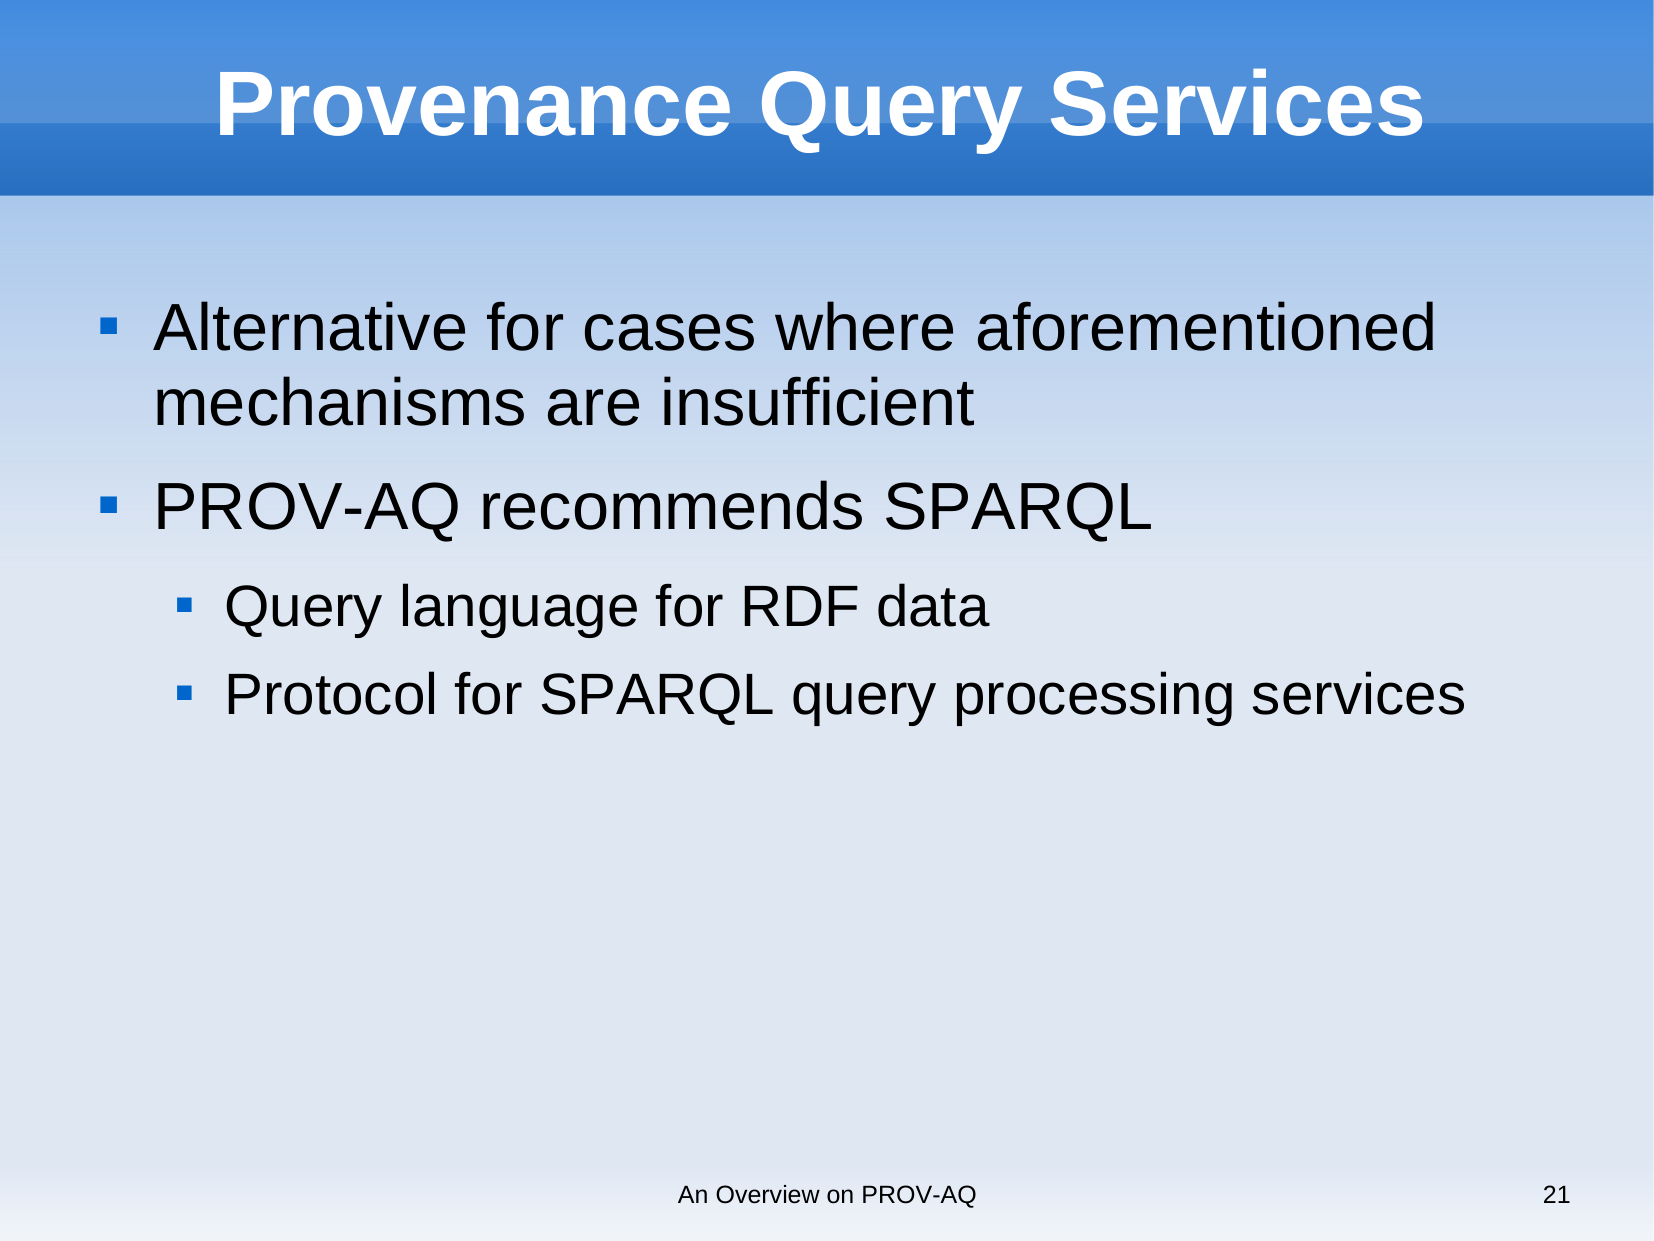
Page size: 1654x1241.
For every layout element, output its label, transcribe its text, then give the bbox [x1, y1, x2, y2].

list Alternative for cases where aforementioned mechanisms are insufficient PROV-AQ recommends SPARQL Query language for RDF data Protocol for SPARQL query processing services [82, 290, 1571, 1109]
picture [0, 0, 1654, 1241]
title Provenance Query Services [76, 0, 1565, 208]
* * * * *
== ЗАДАНИЕ ==
Во всех пунктах выше замените «bbox» на «bounding box», остальное оставьте без изменений. Картинки в ответ не включайте.

== ИТОГОВЫЙ РЕЗУЛЬТАТ ==
Page size: 1654x1241.
For every layout element, output its label, transcribe its text, then give the bounding box [x1, y1, x2, y2].

list Alternative for cases where aforementioned mechanisms are insufficient PROV-AQ recommends SPARQL Query language for RDF data Protocol for SPARQL query processing services [82, 290, 1571, 1109]
picture [0, 0, 1654, 1241]
title Provenance Query Services [76, 0, 1565, 208]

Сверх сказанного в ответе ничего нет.